- What you will do:
#1 In the court opinion below, list each short name that is set up in parentheses, along with the full name it stands for.
#2 Answer these from the court opinion below:
(a) On what date was the opinion issued?
(b) Which judge wrote the memorandum opinion?
(c) What two areas would the extension add to the licensed premises?

- Quoted passage:
..........
COMMONWEALTH COURT OF PENNSYLVANIA
Oct 11, 2018
No. 1679 C.D. 2017 (Pa. Cmmw. Ct. Oct. 11, 2018)

Opinion

No. 1679 C.D. 2017

10-11-2018

John Kerr Musgrave, IV, Petitioner v. Pennsylvania Liquor Control Board, Respondent


BEFORE: HONORABLE MARY HANNAH LEAVITT, President Judge HONORABLE ROBERT SIMPSON, Judge HONORABLE JAMES GARDNER COLINS, Senior Judge

OPINION NOT REPORTED

MEMORANDUM OPINION BY JUDGE SIMPSON

John Kerr Musgrave, IV (Musgrave), representing himself, petitions for review of an order of the Pennsylvania Liquor Control Board (Board) granting D & V Restaurant, LLC's (Licensee) application for extension of its licensed premises to include a rooftop deck and sidewalk café. The Board determined Musgrave, an owner/landlord of neighboring residential and commercial rental properties, lacked standing to intervene in the Board proceeding because he failed to provide sufficient evidence that he would be directly aggrieved by the grant of Licensee's application. Musgrave contends the Board erred in concluding that he would not be directly aggrieved by the grant of Licensee's application. Musgrave further asserts the Board erred in deciding that its grant of Licensee's extension application would not violate Section 904.02A of the City of Pittsburgh's (City) Zoning Code (Zoning Code), relating to the goal of preserving the quality of residential life in the City's Local Neighborhood Commercial (LNC) Districts. Upon review, we affirm.
..........
- Supplied records:
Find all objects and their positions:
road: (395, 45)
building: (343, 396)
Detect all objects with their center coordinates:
..........
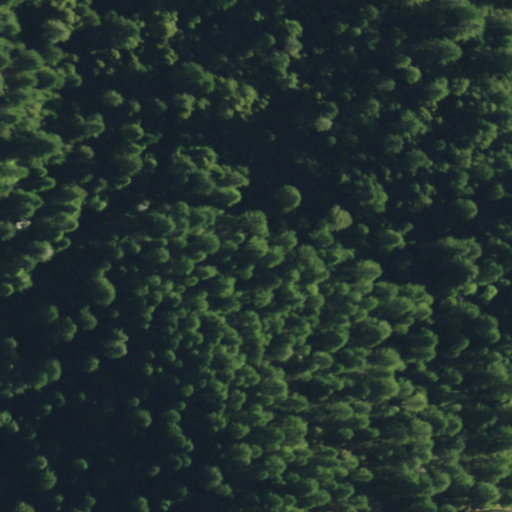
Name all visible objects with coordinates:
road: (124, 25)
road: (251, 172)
..........
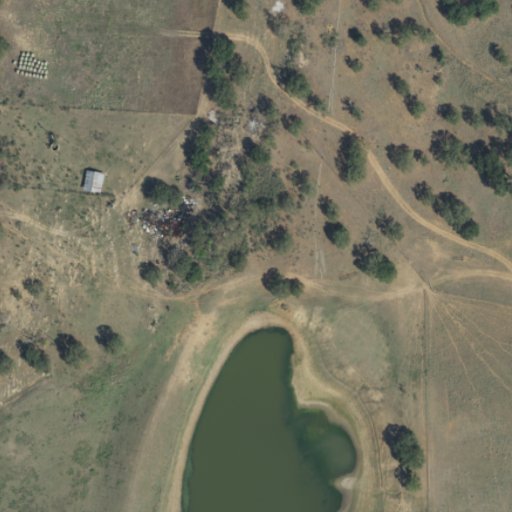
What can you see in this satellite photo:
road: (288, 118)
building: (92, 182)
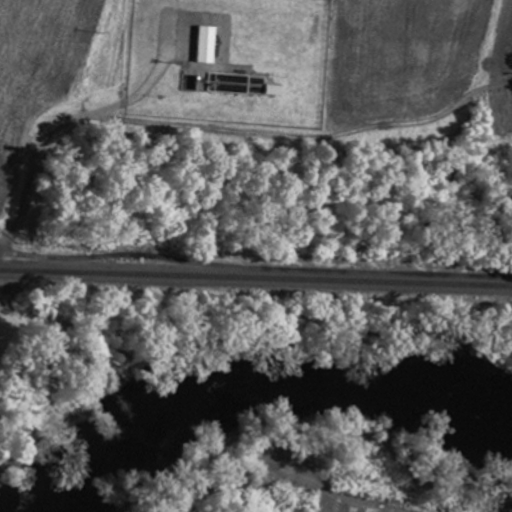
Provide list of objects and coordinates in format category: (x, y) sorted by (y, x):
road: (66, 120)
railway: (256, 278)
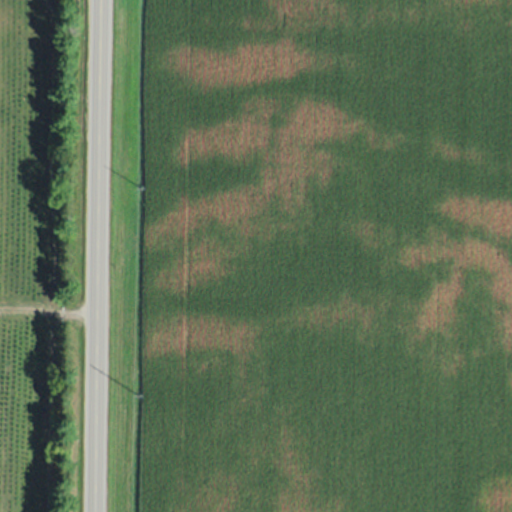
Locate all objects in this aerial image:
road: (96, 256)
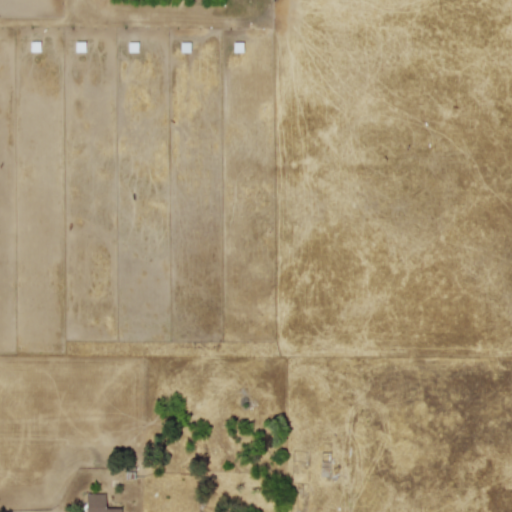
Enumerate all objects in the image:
..........
- Set of answers:
#1
Musgrave: John Kerr Musgrave, IV
Board: Pennsylvania Liquor Control Board
Licensee: D & V Restaurant, LLC
City: City of Pittsburgh
Zoning Code: the City of Pittsburgh's Zoning Code
LNC: Local Neighborhood Commercial

#2
(a) October 11, 2018
(b) Judge Robert Simpson
(c) A rooftop deck and a sidewalk café